By the time I caught up with Aparo and Larisa at the French bistro in Chelsea, it was almost noon and they looked wrecked.
Which was the idea.
We’d be showing up at Federal Plaza sometime soon, looking like someone had slipped us some serious mickeys. Which is what we needed everyone to believe. After all, we would have allowed one of the government’s most wanted prizes to slip through our fingers, and if we were going to hang on to our careers and avoid prosecution, we needed to have a solid story. One that we all agreed upon and would be able to give individually without being caught out.
It wouldn’t be too difficult. It was an easy tale to tell. After all, Sokolov had done it before. And there was no reason for us to know about it.
Predictably, the debriefs took a while, but it was all handled without too much aggravation. Sure, they were pissed off that he’d gotten away. FBI, CIA, you name it. But then again, the president was alive and well, and he wanted to meet us personally to thank us for what we’d done, which helped. A lot.
I managed to extricate myself from that first session at around seven and was home in Mamaroneck about an hour later. It felt great to be back and even greater to have Tess in my arms.
I polished off the leftover roasted chicken she’d made for dinner and we both had a laugh watching Alex and Kim taking Super Mario through space on the Wii, then we all hit the sack. I was exhausted and couldn’t remember the last time I’d had a solid stretch of sleep. My body demanded a respite, and it was finally going to get it.

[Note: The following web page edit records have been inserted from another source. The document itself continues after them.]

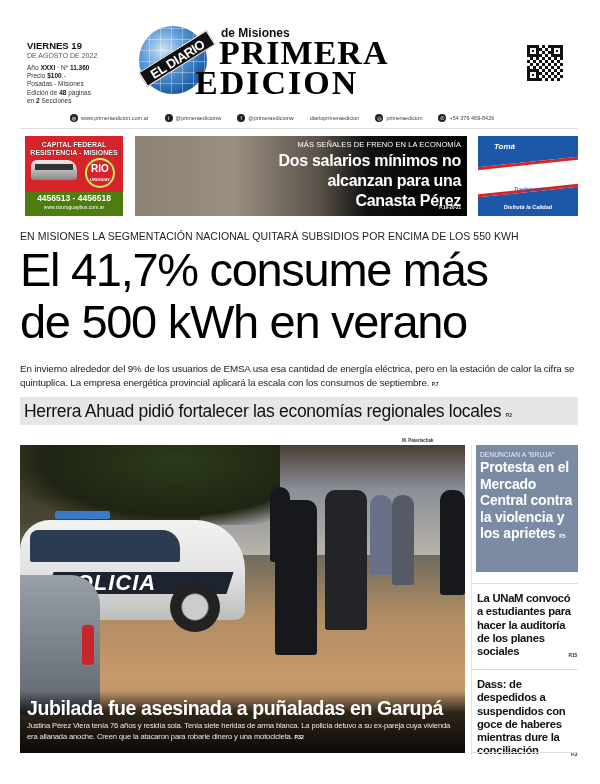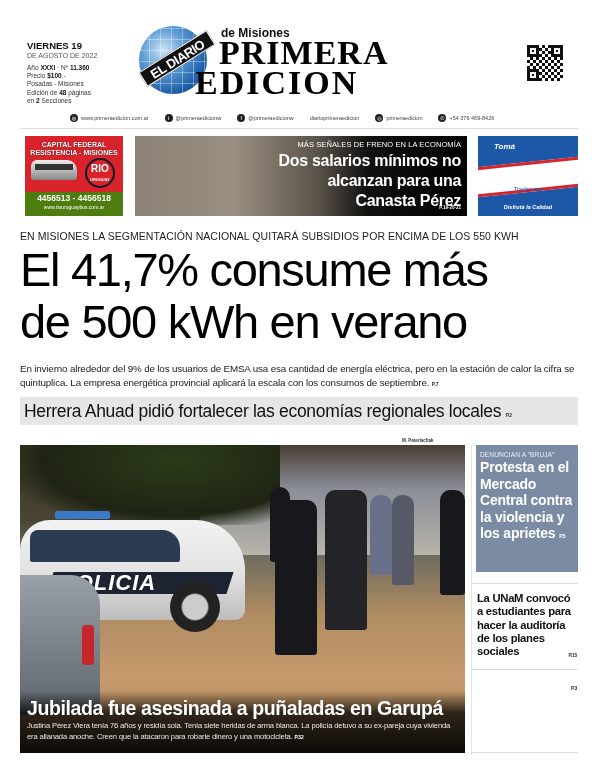--- a/index.html
+++ b/index.html
@@ -45,7 +45,7 @@
   .ad-rio .t1 { position: absolute; left: 0; width: 98px; top: 5px; text-align: center; color: #fff; font-weight: bold; font-size: 7px; line-height: 8px; text-shadow: 0 0 1px #000; }
   .ad-rio .bus { position: absolute; left: 6px; top: 24px; width: 46px; height: 20px; background: linear-gradient(#eee, #888); border-radius: 6px 10px 3px 3px; }
   .ad-rio .bus::after { content: ""; position: absolute; left: 4px; top: 4px; width: 38px; height: 6px; background: #333; }
-  .ad-rio .rio-badge { position: absolute; left: 60px; top: 22px; width: 30px; height: 30px; border-radius: 50%; border: 2px solid #0f172a; color: #fff; font-weight: bold; font-size: 10px; text-align: center; line-height: 22px; }
+  .ad-rio .rio-badge { position: absolute; left: 60px; top: 22px; width: 30px; height: 30px; border-radius: 50%; border: 2px solid #bef264; color: #fff; font-weight: bold; font-size: 10px; text-align: center; line-height: 22px; }
   .ad-rio .rio-badge span { display: block; font-size: 4px; line-height: 4px; }
   .ad-rio .phones { position: absolute; left: 0; top: 56px; width: 98px; height: 24px; background: #4d7c0f; color: #fff; text-align: center; }
   .ad-rio .phones .p { font-weight: bold; font-size: 8.5px; line-height: 12px; }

I showered and was on the bed putting my phone on its charger when I remembered something. I’d never gotten around to reading the third Corrigan file that Kirby had sent me. The JPEGs were still sitting in my message inbox.
The lure was stronger than my exhaustion. I couldn’t resist a peek.
I padded into the study, downloaded the files, and pulled up the first image.
The file was massively redacted. There were more lines blacked-out than there were unmarked. It was about an assignment code named Operation Cold Burn and was marked SCI-Sensitive Compartmented Information. It involved something called Project Azorian. In my tired state, I just skimmed past it and cast a weary glance on the page before clicking on to the next page, also heavily redacted, then the next one that was just as mutilated.
I was about to switch it off and head back to bed when two unredacted letters on the page caught my eye. CR. Something inside me flinched, something at the very edge of my consciousness, a minute stab of recognition.
CR .
Could be anything, normally. Except that in this case, the two anodyne letters weren’t just anything. And it was because of the context. It was because of the word I’d passed over lethargically only moments earlier. Azorian.
It was a word I’d seen before. And in that instant, prompted by the two letters, I remembered where I’d seen it. And heard it. And asked about it.
It was a long time ago. Back when I was ten years old.
I’d seen it on CR’s desk. Heard him say it. And when I’d asked about it, he’d said it was someone he worked with who had a silly name, a name they’d laughed about at work. The Mighty Azorian. We’d joked about it before he brushed it away and we moved on to something else.
CR was Colin Reilly.
My dad.
The dad I had walked in on all those years ago, when I was ten, to find him at his desk, slumped in his chair, with a gun on the floor by his side and a wall of blood spatter behind his head.
Sitting there on the edge of my bed, exhausted beyond reason, I found myself frozen, my mind focused on two questions:
Did Corrigan know my dad?
And given all the mind-control mumbo-jumbo Corrigan was involved with… had my dad really killed himself?